The Data Divide

As increasing data volumes have become a given for business over the past 20 years, different technologies have been available to accommodate this growth. In the late 1980s, developers created enterprise business applications to handle the growing business and with it, the growing volume of data. These applications used transactions to manage the different business-related tasks. At this time, computer system main memory was very expensive in comparison to disks. Based on the prices and the trend in prices for memory and disks, IT executives followed the “five minute rule”. The five-minute rules postulated that systems should be equipped with sufficient main memory to hold all data in memory which could be accessed by another transaction within five minutes [Gray1985]. This amount of memory seemed to strike the balance between performance and price.
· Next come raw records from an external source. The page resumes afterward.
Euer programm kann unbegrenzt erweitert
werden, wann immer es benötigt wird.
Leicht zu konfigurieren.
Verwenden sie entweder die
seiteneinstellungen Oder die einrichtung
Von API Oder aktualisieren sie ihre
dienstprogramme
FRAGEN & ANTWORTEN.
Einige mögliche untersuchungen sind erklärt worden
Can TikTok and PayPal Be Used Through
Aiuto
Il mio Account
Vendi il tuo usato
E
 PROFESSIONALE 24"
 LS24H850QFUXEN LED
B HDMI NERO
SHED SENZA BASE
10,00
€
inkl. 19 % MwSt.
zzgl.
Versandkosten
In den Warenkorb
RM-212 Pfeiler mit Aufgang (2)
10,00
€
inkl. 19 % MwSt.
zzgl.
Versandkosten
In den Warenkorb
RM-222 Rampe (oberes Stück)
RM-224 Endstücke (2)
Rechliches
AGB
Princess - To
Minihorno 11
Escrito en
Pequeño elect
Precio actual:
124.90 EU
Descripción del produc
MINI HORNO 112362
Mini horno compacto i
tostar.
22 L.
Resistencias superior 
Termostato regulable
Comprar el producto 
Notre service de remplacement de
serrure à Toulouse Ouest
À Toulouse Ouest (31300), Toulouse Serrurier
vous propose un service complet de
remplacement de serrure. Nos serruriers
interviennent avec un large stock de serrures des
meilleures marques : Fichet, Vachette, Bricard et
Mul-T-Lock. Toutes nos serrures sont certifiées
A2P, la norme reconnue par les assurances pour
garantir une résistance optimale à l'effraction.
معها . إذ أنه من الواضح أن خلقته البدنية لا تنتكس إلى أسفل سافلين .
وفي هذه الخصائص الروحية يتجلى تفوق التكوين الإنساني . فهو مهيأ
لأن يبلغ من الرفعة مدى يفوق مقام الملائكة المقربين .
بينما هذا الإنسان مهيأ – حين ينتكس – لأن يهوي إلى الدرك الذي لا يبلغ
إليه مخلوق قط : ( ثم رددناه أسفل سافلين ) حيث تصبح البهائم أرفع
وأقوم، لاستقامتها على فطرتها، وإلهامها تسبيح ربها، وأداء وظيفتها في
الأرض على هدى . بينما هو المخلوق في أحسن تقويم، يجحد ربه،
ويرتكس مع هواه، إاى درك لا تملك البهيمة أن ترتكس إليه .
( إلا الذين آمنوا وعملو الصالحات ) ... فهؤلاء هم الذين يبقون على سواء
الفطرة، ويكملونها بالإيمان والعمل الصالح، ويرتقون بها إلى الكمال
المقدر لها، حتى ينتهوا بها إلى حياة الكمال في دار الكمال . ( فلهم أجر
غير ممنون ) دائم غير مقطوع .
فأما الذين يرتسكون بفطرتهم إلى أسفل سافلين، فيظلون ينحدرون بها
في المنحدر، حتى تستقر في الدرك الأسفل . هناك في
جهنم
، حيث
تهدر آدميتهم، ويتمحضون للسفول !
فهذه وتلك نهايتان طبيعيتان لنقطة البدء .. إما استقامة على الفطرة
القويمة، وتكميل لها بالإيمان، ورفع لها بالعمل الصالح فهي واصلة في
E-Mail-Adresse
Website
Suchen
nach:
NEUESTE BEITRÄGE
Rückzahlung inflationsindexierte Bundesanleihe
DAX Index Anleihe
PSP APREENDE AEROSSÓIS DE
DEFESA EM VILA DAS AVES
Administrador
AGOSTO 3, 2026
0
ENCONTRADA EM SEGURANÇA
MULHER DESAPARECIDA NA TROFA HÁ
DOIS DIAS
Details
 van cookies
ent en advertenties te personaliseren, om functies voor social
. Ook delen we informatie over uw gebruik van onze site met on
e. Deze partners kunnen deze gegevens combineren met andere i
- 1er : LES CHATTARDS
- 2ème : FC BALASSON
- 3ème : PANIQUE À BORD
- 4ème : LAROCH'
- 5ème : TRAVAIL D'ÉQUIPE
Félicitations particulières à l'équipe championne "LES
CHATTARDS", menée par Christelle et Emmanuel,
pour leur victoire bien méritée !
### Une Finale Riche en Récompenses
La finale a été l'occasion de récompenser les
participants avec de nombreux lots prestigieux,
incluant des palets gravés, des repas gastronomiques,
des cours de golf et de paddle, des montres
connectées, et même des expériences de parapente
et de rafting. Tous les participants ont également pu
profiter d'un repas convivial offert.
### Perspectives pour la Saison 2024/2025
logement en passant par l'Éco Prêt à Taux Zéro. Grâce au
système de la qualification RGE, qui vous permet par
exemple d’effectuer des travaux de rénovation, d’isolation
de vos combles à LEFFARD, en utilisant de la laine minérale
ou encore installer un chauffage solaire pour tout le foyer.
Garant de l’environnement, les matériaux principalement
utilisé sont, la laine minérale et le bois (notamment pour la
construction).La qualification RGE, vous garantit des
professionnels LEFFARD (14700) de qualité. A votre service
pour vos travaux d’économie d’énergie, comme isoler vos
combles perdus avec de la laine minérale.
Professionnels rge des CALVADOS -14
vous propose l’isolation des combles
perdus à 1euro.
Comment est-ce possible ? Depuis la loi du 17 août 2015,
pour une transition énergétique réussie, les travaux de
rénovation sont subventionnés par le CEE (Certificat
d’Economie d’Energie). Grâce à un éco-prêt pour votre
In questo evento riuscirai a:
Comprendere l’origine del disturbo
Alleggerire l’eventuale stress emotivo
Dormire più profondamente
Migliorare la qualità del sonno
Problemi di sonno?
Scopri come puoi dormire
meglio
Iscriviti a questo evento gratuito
Any information that exceeded this limit on main memory would need to be moved from memory to a data store. In order to securely store the data from transactions, relational databases seemed to be the perfect choice at that time. Database systems were designed to quickly store lots of data to a cheaper medium than main memory, namely disks. In this constellation, enterprise resource planning (ERP) applications, which run a continuous stream of business transactions and write data back to databases as it exceeds main memory, can be seen as the “killer application” that enabled the massive success of relational databases. However once stored in a database, it was quite difficult to get backto the data. Running a simple query on top of large sets of data in a relational database could easily run for hours, and could drain the resources otherwise accessible to ERP applications.

In this environment E.F. Codd [Codd1993] suggested a split between transactional and analytic systems – OLTP (online transactional processing) versus OLAP (online analytic processing). Codd set up 12 rules that would define the nature of analytic systems, similar to the 12 rules he had postulated to define relational databases 8 years before. One of the core OLAP rules introduced the need for a “multidimensional conceptual view”. This view is defined by the different dimensions, which define the space of a particular business problem.

As an example, businesses typically analyze sales according to the time, product, and geographic location of sales. The definition of these multidimensional views described the divide between transactional and analytic systems caused by fundamentally different data models: while transactional environments typical run on highly normalized data models to avoid insert anomalies and to save space, analytic environments make use of de-normalized data models providing flexibility to optimize query performance.

This divide between OLTP and OLAP has two substantial issues:

  1. Data needs to be moved.
  2. Inherent to data movement is the need to handle deltas.